Benes did not have a ton of cards once he reached the Majors, mainly because he had a major shoulder injury towards the end of the 1997 season and was never quite the same pitcher after that year.  I have it narrowed it down to three or four cards.  

First up is my favorite card of Benes, which is 1997 Topps base card.

Speaking of recycled pictures, if you look up the other Alan Benes cards that Topps made in 1997 they are either this picture, or a photo that was taken from this moment in whatever game he is pitching in here.  Why do I like this picture?

I like the background of the picture.  It's a nice action shot too, but the Cardinals had spent the first half of the 1990s with an astroturf field and blue walls in Busch Stadium.

It's how Busch Stadium looked during my childhood through my years in high school.  After the Rams played a few games there during the fall of 1995, the playing surface was changed over to grass and the outfield walls were painted green.  

I have good memories of the blue walled, astroturfed field of the 1980s and early 1990s, but the green grass and green walls were a nicer place to watch baseball.  The 1997 baseball cards were the first year where you could find a plentiful number of Cardinals with the green fixings of Busch Stadium in the background.  I like that on this Benes card.

A few more classics from the mid 1990s....

The Emotion XL cards were always pretty cool cards.  Sometimes I could clearly see why the cards had a certain emotion printed on the side, other times not.  Alan Benes is excited?  He looked this way.....

almost every time that he threw......

a pitch.  

Good effort though and I still like these cards.  You cannot get them all right, but I am just excited that a smaller set from the mid 1990s had a Cardinals player in it outside of Ray Lankford, Ron Gant, or Dennis Eckersley.  Did not get many Alan Benes cards in these types of sets.  


Another classic 1990s set.  Still trying to figure out what the Crusades have to do with baseball cards, but the design is really nice.  Sad story behind this card.  A few years ago this guy with basically everyone of these Crusade cards, all of the color variations, was dumping them all on Ebay.  I tried buying the Lankford red variation, a print run of just 25 cards, but the card ended at almost $200.  I lost, but I won this Alan Benes card.  

Last one.  

Alan Benes does have an autographed card in the 1997 Donruss Signature set.  It's not very hard to find and is also very affordable.  For whatever reason, Benes signed all of his cards across his picture rather than the space for the autograph that was provided at the bottom of the card.  There were not many players who missed the memo on where to sign these cards, but curiously three of them were on the Cardinals at some point during their career.  Benes from above.  

Edagr Renteria also signed his picture, as did Larry Walker.  
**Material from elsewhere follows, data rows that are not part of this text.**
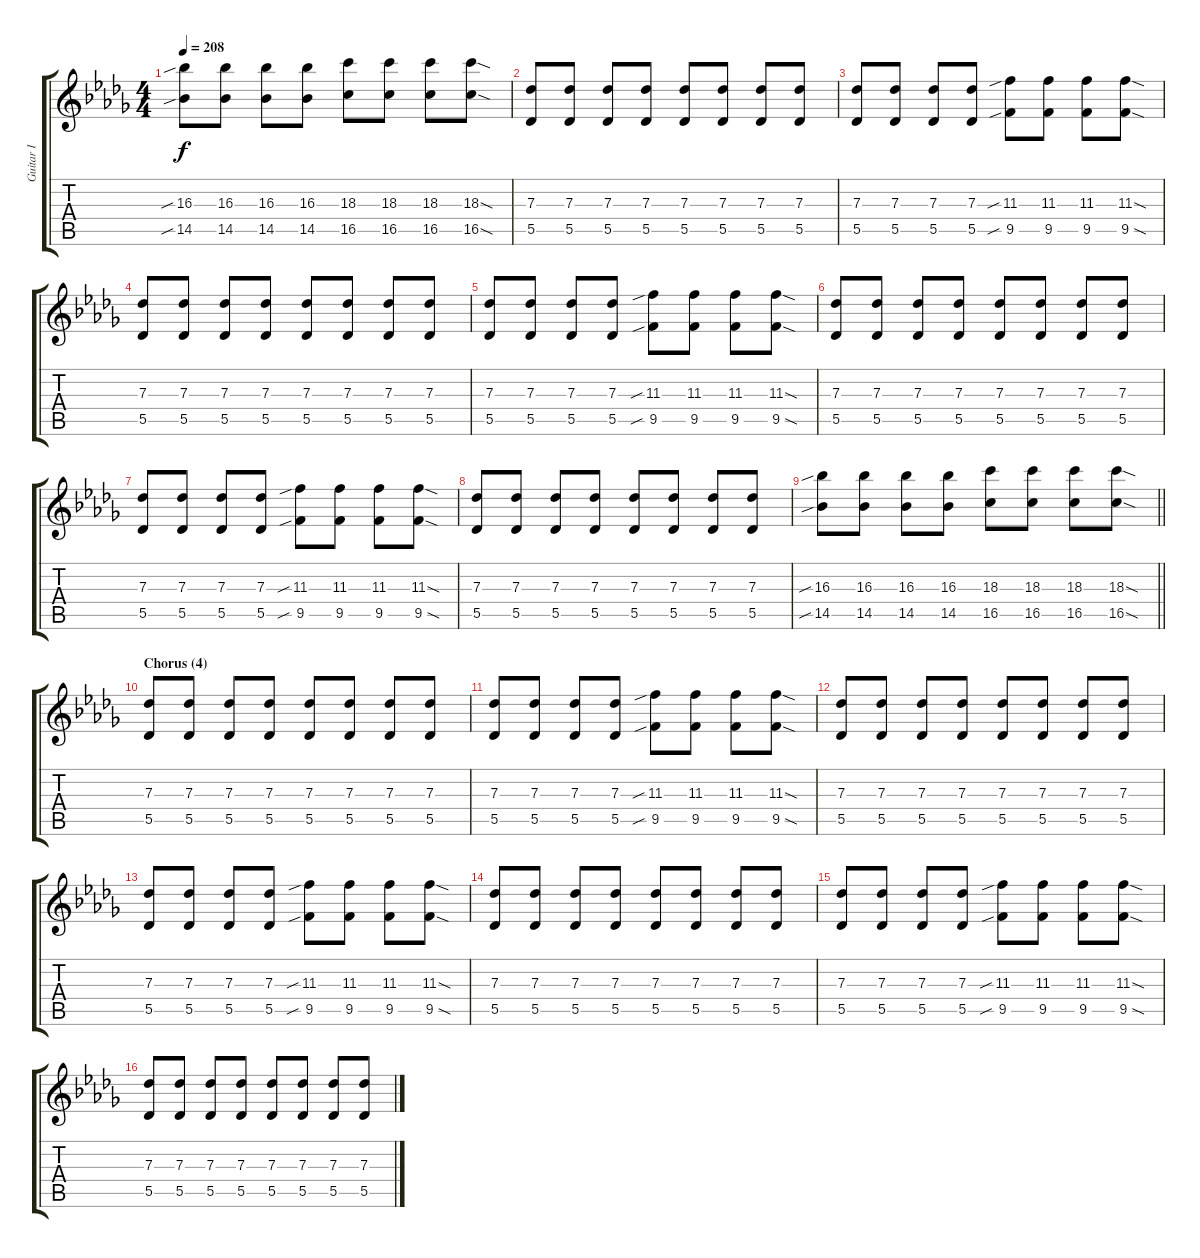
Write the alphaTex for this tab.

\track ("Guitar I" "Guitar I") {instrument distortionguitar}
\staff {score tabs}
\tuning (Eb4 Bb3 Gb3 Db3 Ab2 Db2) {hide}
\ts (4 4)
\tempo 208
\clef g2
\ks db
(16.3{sib} 14.5{sib}).8{dy f} (16.3 14.5).8 (16.3 14.5).8 (16.3 14.5).8 (18.3 16.5).8 (18.3 16.5).8 (18.3 16.5).8 (18.3{sod} 16.5{sod}).8 |
(7.3 5.5).8 (7.3 5.5).8 (7.3 5.5).8 (7.3 5.5).8 (7.3 5.5).8 (7.3 5.5).8 (7.3 5.5).8 (7.3 5.5).8 |
(7.3 5.5).8 (7.3 5.5).8 (7.3 5.5).8 (7.3 5.5).8 (11.3{sib} 9.5{sib}).8 (11.3 9.5).8 (11.3 9.5).8 (11.3{sod} 9.5{sod}).8 |
(7.3 5.5).8 (7.3 5.5).8 (7.3 5.5).8 (7.3 5.5).8 (7.3 5.5).8 (7.3 5.5).8 (7.3 5.5).8 (7.3 5.5).8 |
(7.3 5.5).8 (7.3 5.5).8 (7.3 5.5).8 (7.3 5.5).8 (11.3{sib} 9.5{sib}).8 (11.3 9.5).8 (11.3 9.5).8 (11.3{sod} 9.5{sod}).8 |
(7.3 5.5).8 (7.3 5.5).8 (7.3 5.5).8 (7.3 5.5).8 (7.3 5.5).8 (7.3 5.5).8 (7.3 5.5).8 (7.3 5.5).8 |
(7.3 5.5).8 (7.3 5.5).8 (7.3 5.5).8 (7.3 5.5).8 (11.3{sib} 9.5{sib}).8 (11.3 9.5).8 (11.3 9.5).8 (11.3{sod} 9.5{sod}).8 |
(7.3 5.5).8 (7.3 5.5).8 (7.3 5.5).8 (7.3 5.5).8 (7.3 5.5).8 (7.3 5.5).8 (7.3 5.5).8 (7.3 5.5).8 |
\barLineRight lightlight
(16.3{sib} 14.5{sib}).8 (16.3 14.5).8 (16.3 14.5).8 (16.3 14.5).8 (18.3 16.5).8 (18.3 16.5).8 (18.3 16.5).8 (18.3{sod} 16.5{sod}).8 |
\section ("" "Chorus (4)")
(7.3 5.5).8 (7.3 5.5).8 (7.3 5.5).8 (7.3 5.5).8 (7.3 5.5).8 (7.3 5.5).8 (7.3 5.5).8 (7.3 5.5).8 |
(7.3 5.5).8 (7.3 5.5).8 (7.3 5.5).8 (7.3 5.5).8 (11.3{sib} 9.5{sib}).8 (11.3 9.5).8 (11.3 9.5).8 (11.3{sod} 9.5{sod}).8 |
(7.3 5.5).8 (7.3 5.5).8 (7.3 5.5).8 (7.3 5.5).8 (7.3 5.5).8 (7.3 5.5).8 (7.3 5.5).8 (7.3 5.5).8 |
(7.3 5.5).8 (7.3 5.5).8 (7.3 5.5).8 (7.3 5.5).8 (11.3{sib} 9.5{sib}).8 (11.3 9.5).8 (11.3 9.5).8 (11.3{sod} 9.5{sod}).8 |
(7.3 5.5).8 (7.3 5.5).8 (7.3 5.5).8 (7.3 5.5).8 (7.3 5.5).8 (7.3 5.5).8 (7.3 5.5).8 (7.3 5.5).8 |
(7.3 5.5).8 (7.3 5.5).8 (7.3 5.5).8 (7.3 5.5).8 (11.3{sib} 9.5{sib}).8 (11.3 9.5).8 (11.3 9.5).8 (11.3{sod} 9.5{sod}).8 |
(7.3 5.5).8 (7.3 5.5).8 (7.3 5.5).8 (7.3 5.5).8 (7.3 5.5).8 (7.3 5.5).8 (7.3 5.5).8 (7.3 5.5).8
Benes did pitch after sitting out the 1998 season recovering from his shoulder injury.  Between 1999 and 2003 he only managed to pitch in roughly 60 games.  He was on the Cardinals until the 2001 season when he became a free agent and signed with the Cubs.  Benes would also pitch briefly with the Rangers and tried a comeback with the Cardinals in both 2004 and 2005.  Neither was successful.  
You can find an occasional Benes card from the later years of his career, but they are rather sparse,

although its nice that Topps made a few cards of a player who could have been great, minus the injuries, even though he did not ever live up to his potential.